Sometimes you picture me, I’m walking too far ahead you’re calling to me. I can’t hear what you’ve said– then you say–go slow. I fall behind. The second hand unwinds. If you’re lost you can look–and you will find me, time after time If you fall I will catch you–I’ll be waiting, time after time. These lyrics are from Cyndi Lauper and Bob Hyman’s melancholy song which was released on her debut album She’s So Unusual in 1983. While the song is a love song describing a long and relationship between, it may as well be describing the relationship between the American political system and the US dollar.
The trade weighted value of the US dollar is an index of the weighted average value of the dollar relative to the currencies of a broad group of major U.S. trading partners. The value of the dollar is mainly related to simple supply and demand. The value of the dollar goes up when foreign buyers purchase from US producers and settle accounts using dollars. The same is true for investors purchasing US based bonds, stocks, property or other assets, all of which need to be settled in dollar terms. In addition, the dollar is considered to be a safe haven for individuals during times of economic uncertainty. So when trouble strikes in Syria, Turkey, Russia or Venezuela, people with assets in those countries often convert them to dollar based assets (think pricey New York City apartments), which also increases the value of the dollar. The opposite is true when foreign investors think the US economy might be in trouble, and sell dollar denominated assets thereby increasing the supply of dollars in the currency markets.
Speculation can also move currency values in the short term. This is because trillions of dollars are traded daily on currency exchanges, far above the amount of currency needed to settle trade deals. If investors in the market think that events will harm the US economy, or reduce interest rates and returns on investments in the country (for example recessions reduce the value of real estate) they may sell dollars. Conversely if they think interest rates will be increasing in America due to strong demand, they may buy dollars.
The trade weighted value of the dollar peaked in the Winter of 2002, having run up dramatically during the latter part of the 1990s. This was a period of outstanding growth in the US economy and generally higher interest rates. Following the brief recession that occurred in the winter of 2001 the value of the dollar began to fall, to the point that by the middle of the last recession it was reaching its all-time lows. The dollar has remained weak throughout the Fall of 2014, when in spite of a terribly weak US economy, it began to spike. This was mainly because the US Federal Reserve started to tighten monetary policy by in effect, reducing the creation of new dollars. At the same time both the Europeans and the Japanese went on currency printing binges. In addition, oil prices began to fall, which reduced demand for dollars to purchase oil – particularly from the Gulf States. So investors saw a better chance of higher returns and renewed growth in the US relative to its major trading partners.
The dollar’s rise saw another surge after Donald Trump was elected President.

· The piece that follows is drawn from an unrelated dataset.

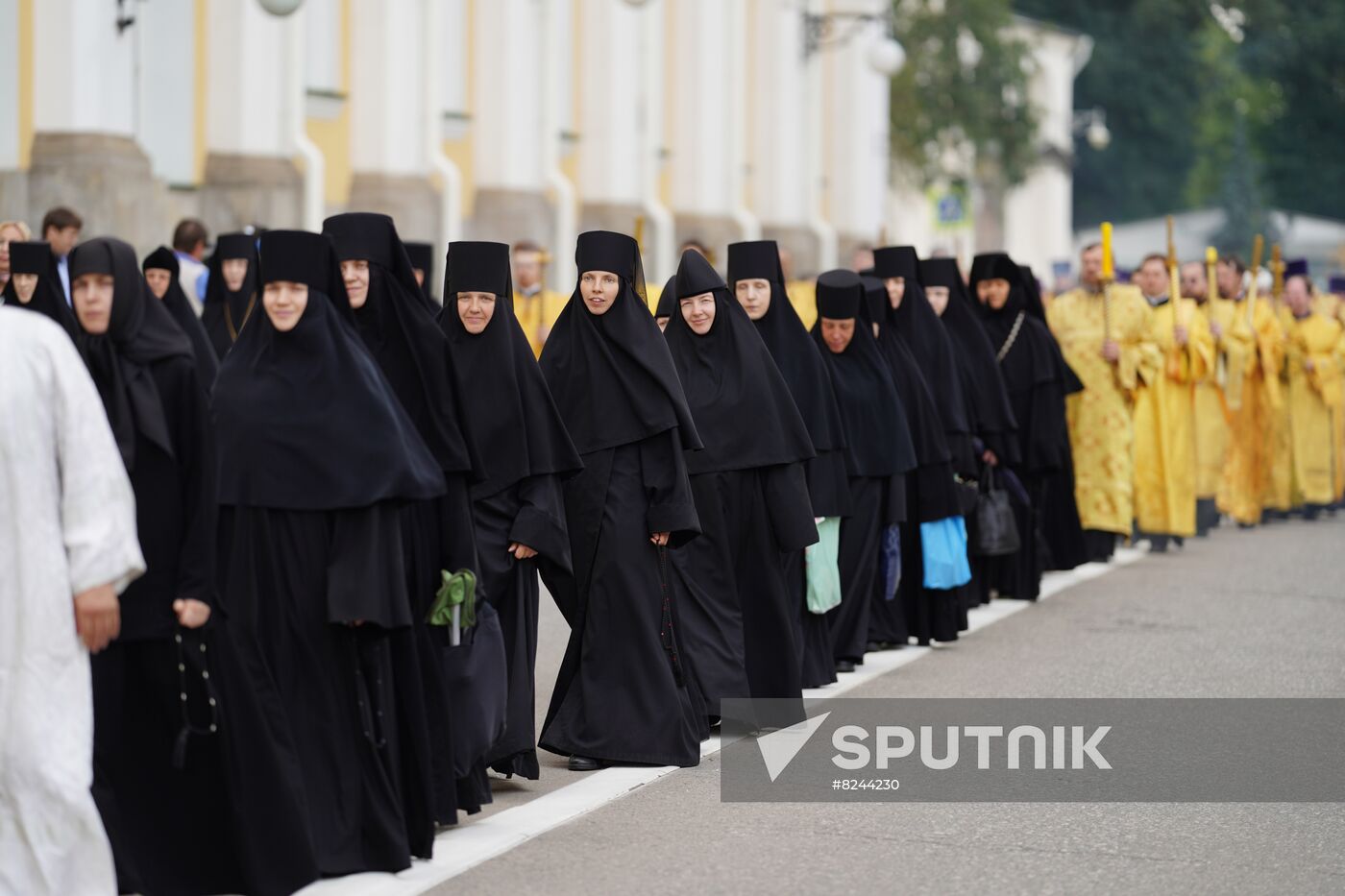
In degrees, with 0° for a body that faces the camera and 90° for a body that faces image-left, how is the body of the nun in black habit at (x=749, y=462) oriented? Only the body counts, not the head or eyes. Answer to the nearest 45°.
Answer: approximately 45°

This was because investors believed than many of the policies touted by the new President, from tax reform, to infrastructure investment, to deregulation might have beneficial impacts on the economy. The rise in US equity markets coincides with the increase in the value of the currency.
This increase began to fade when the new Administration moved into the white house, and has begun to snowball in recent weeks, with the dollar down by 6 percent from its peak. It is obvious that the problems that the President has been having managing his message and Administration has had some effect, but more importantly, it seems as if investors no longer believe that the Republic Party can do much to stimulate the economy, particularly through tax reform.
The lower dollar does benefit exporters, and many economists believe that a weak currency is good for the economy because it strengthens exports and increases tourism. This Mercantilist point of view; however, does not consider that it also harms importers, consumers, and Americans who might want to travel abroad. As a more classically trained economist, I am less concerned with the effects of currency valuations, at least if the Central Bank is not manipulating it. I see the value of the currency more as an indicator rather than a factor in economic growth. A strong dollar is a vote of confidence in the American economy, while a weakening one is a leading indicator that we should be worried about future growth prospects.
So what to take from spike in the currency after Mr. Trump was elected President, and the subsequent fall back to pre-election levels? It seems that investors (and a plurality of American voters) believed that the policies that the President was campaigning on would indeed make America great again. Unfortunately, the President has not been able to execute on his promises, and has not been able to keep his party focused. Maybe as the song says, the dollar was just walking too far ahead, but unless the politicians in Washington finally hear what [the public] said, I for one, think that like Ms. Lauper, the economy will go slow, and fall behind. Just like the dollar.